Un grand « MERCI » à la direction diocésaine de Vaucluse d’avoir organisé ce Parcours Spécifique de l’Enseignement Catholique qui m’a permis de bousculer un peu mes convictions. Tout être humain devrait les questionner, explorer leurs sources et parfois les remettre en question surtout dans notre métier où nous transmettons des savoirs. Nous devons régulièrement nous former pour développer et faire évoluer les compétences indispensables à notre profession tout en ayant un questionnement sur le sens d’enseigner et d’éduquer. C’est à ce niveau que cette formation spécifique prend tout son sens.
Au cours de ces quatre sessions (Anthropologie Chrétienne, Christologie, Statut de l’Enseignement Catholique et Ecclésiologie), les différents intervenants ont partagé avec nous leurs expériences, des idées, des textes et nous ont proposé des pistes, des clés ou des chemins à suivre sans jamais les imposer.
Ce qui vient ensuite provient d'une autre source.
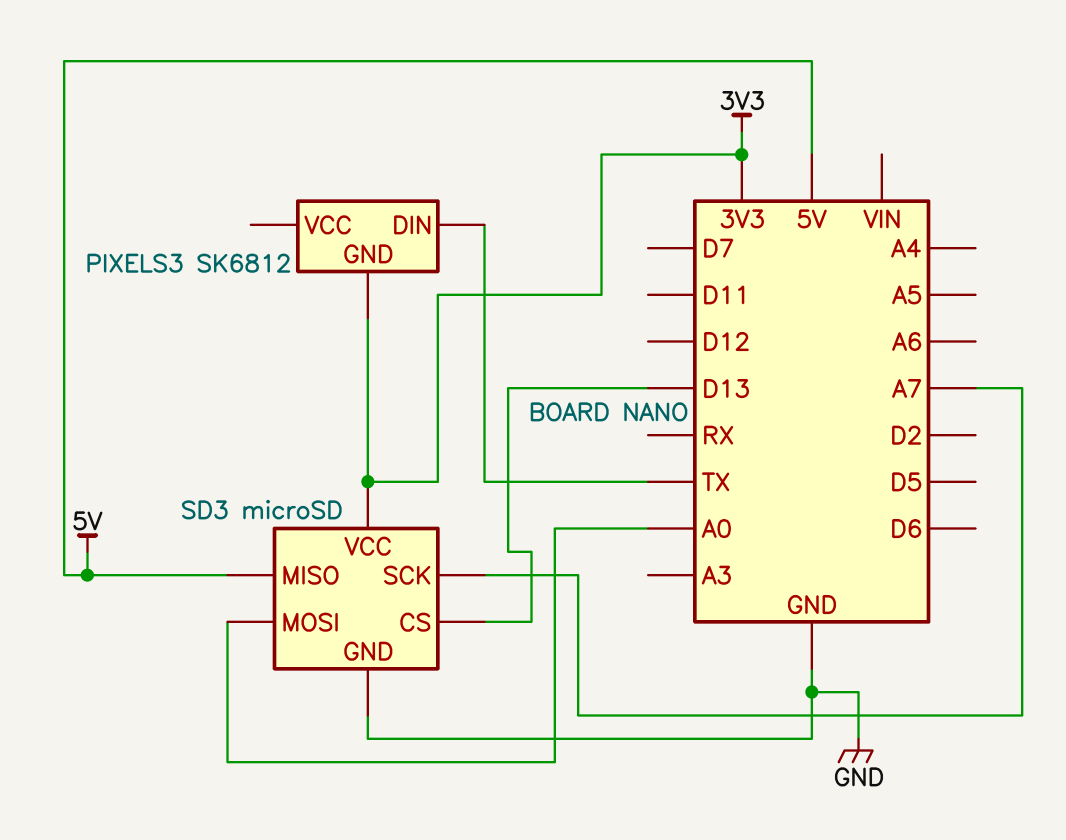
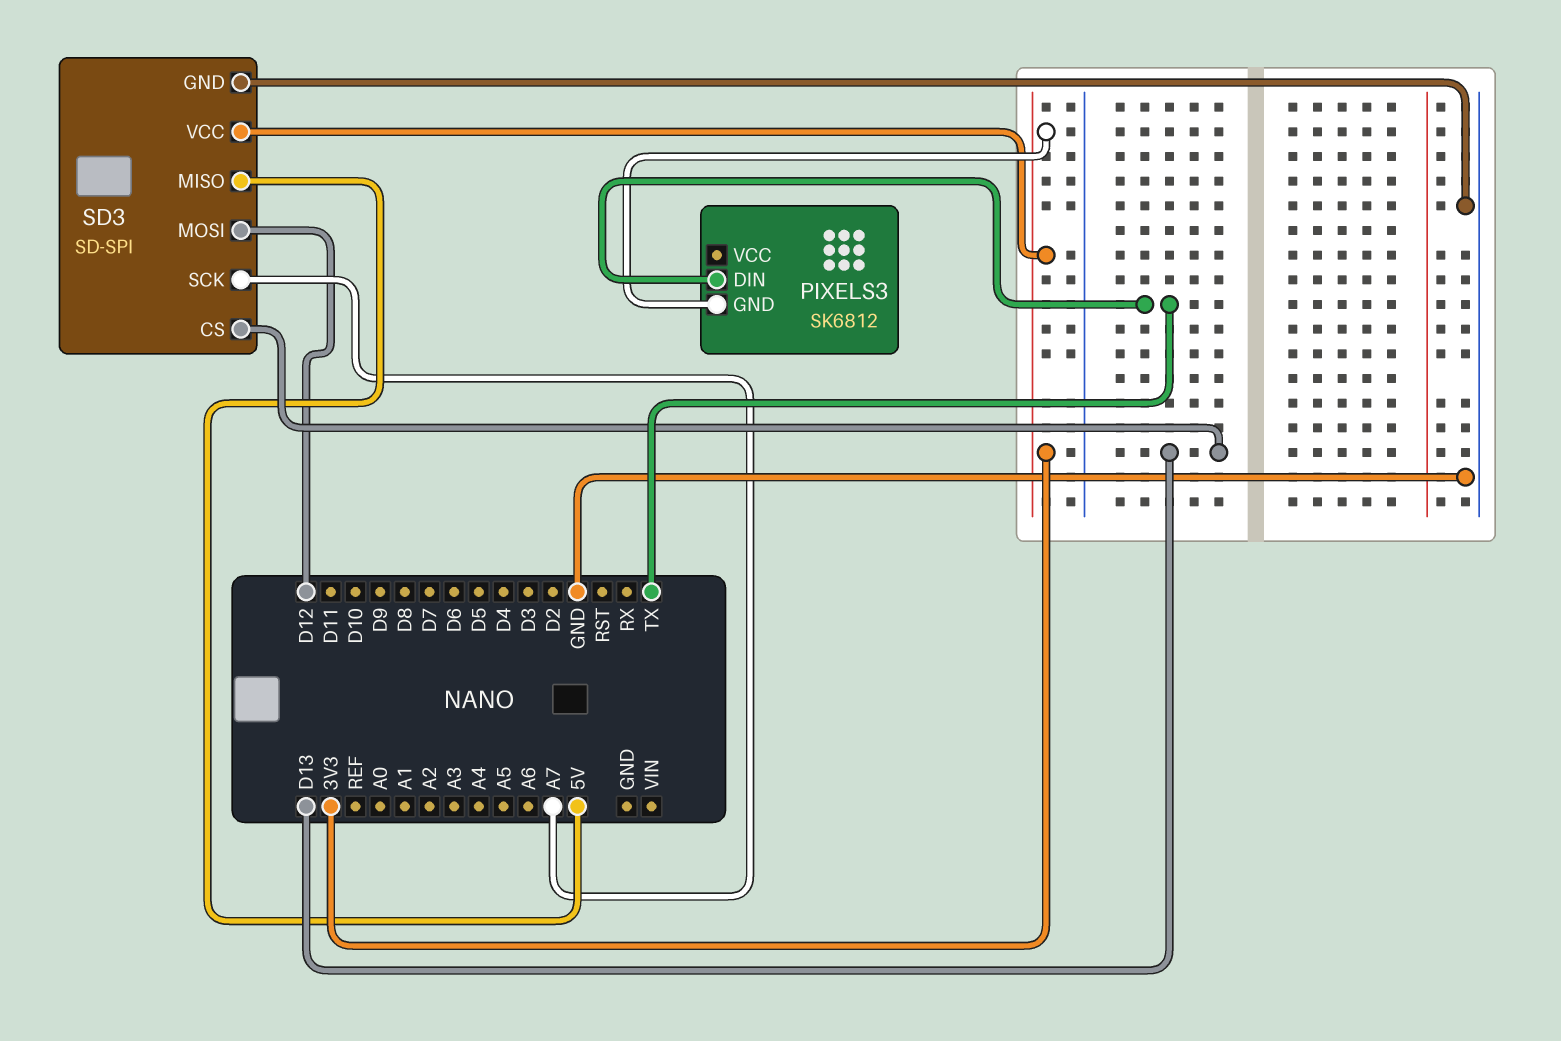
SD3: microSD -> SD-SPI
SD3 pin MOSI: A0 -> D12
Libre à nous ensuite de réfléchir sur qui nous sommes, quel est notre rôle, notre mission et d’orienter nos actions dans une direction plutôt qu’une autre. Un « joli » équilibre peut émerger de la confrontation entre ces propositions et nos convictions.
Dans une société qui perd ses références chrétiennes, nous devons en tant qu’enseignant d’un établissement catholique accompagner les enfants dans leur relation au Christ. Nous oublions un peu trop souvent l’essence même de notre mission dans la complexité de l’école actuelle. Nous avons choisi l’enseignement catholique, pour différentes raisons mais c’est un choix réfléchi et nous devons naturellement porter et transmettre ses valeurs pédagogiques, éducatives et spirituelles.
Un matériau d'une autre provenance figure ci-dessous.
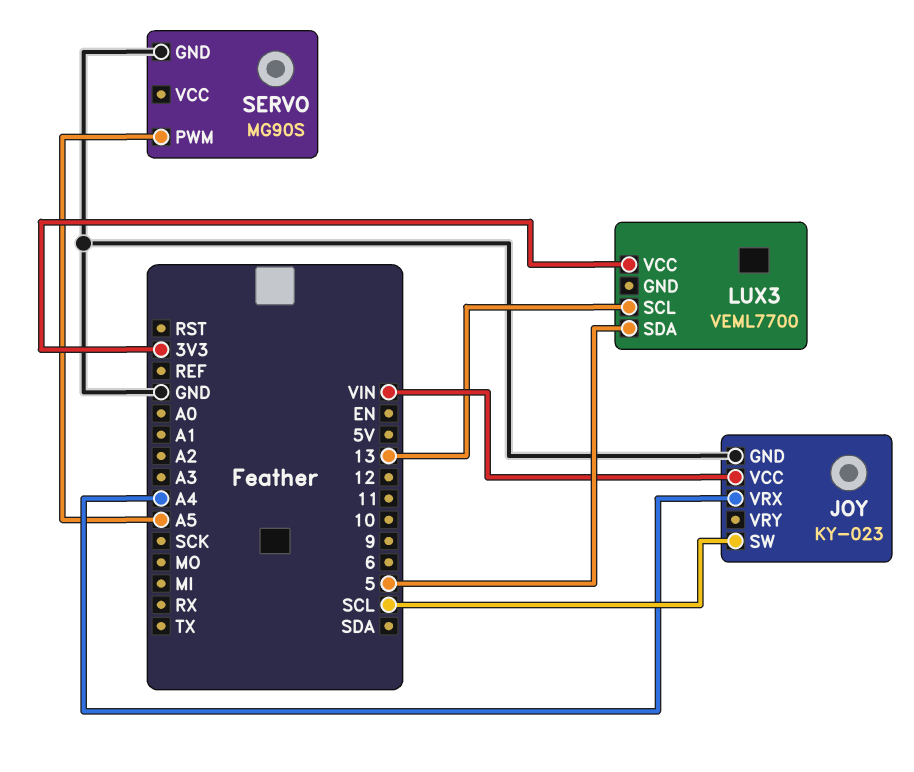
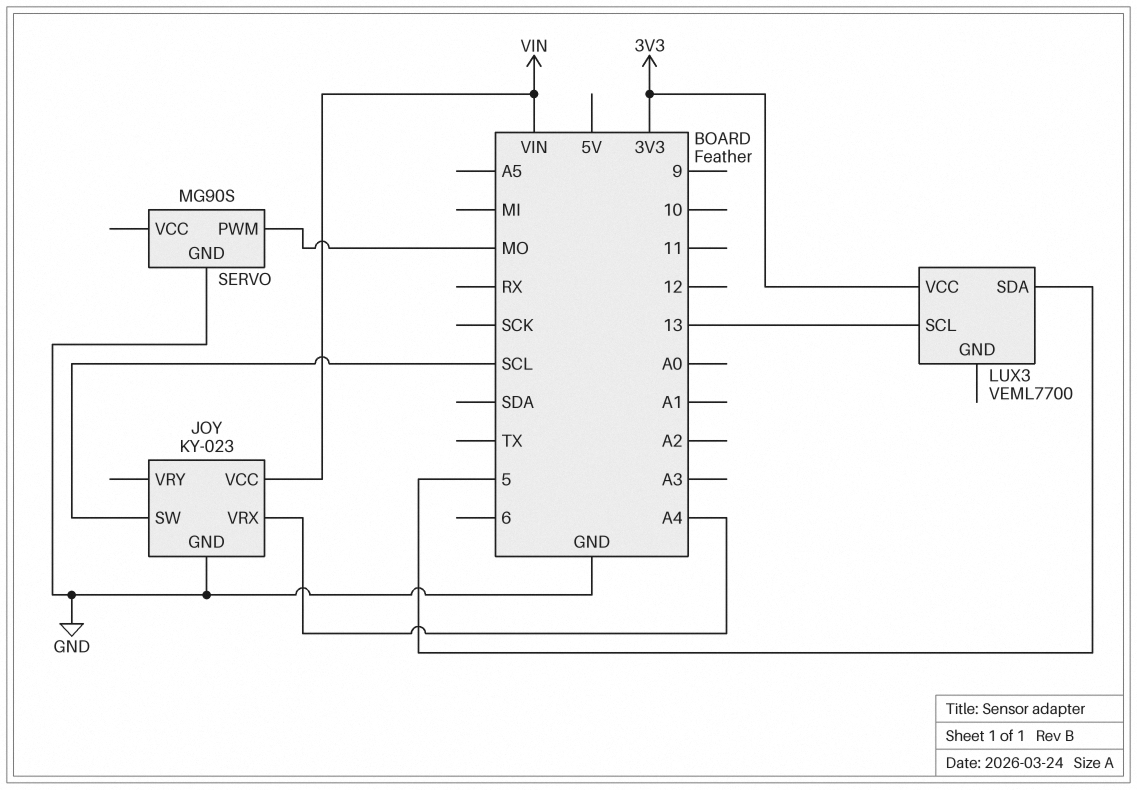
SERVO pin PWM: A5 -> MO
Ces journées d’écoute, d’échange et de partage ou tout simplement de « rappel » m’ont permis de renouveler ou de réajuster certaines choses et m’ont montré une nouvelle façon d’envisager mon engagement.
Il est de notre responsabilité, d’accompagner chaque enfant avec bienveillance dans ses apprentissages, en respectant sa dignité et en lui permettant de grandir dans la Foi à l’annonce de l’Évangile. C’est en favorisant son épanouissement intellectuel et humain qu’il peut alors acquérir les compétences et outils nécessaires pour évoluer dans le monde qui l’entoure. Un chemin pas toujours facile à tracer pour nous enseignant et parfois difficile à suivre pour nos élèves et sur lequel certains peuvent s’égarer. C’est pourtant là que se jouent bien des choses !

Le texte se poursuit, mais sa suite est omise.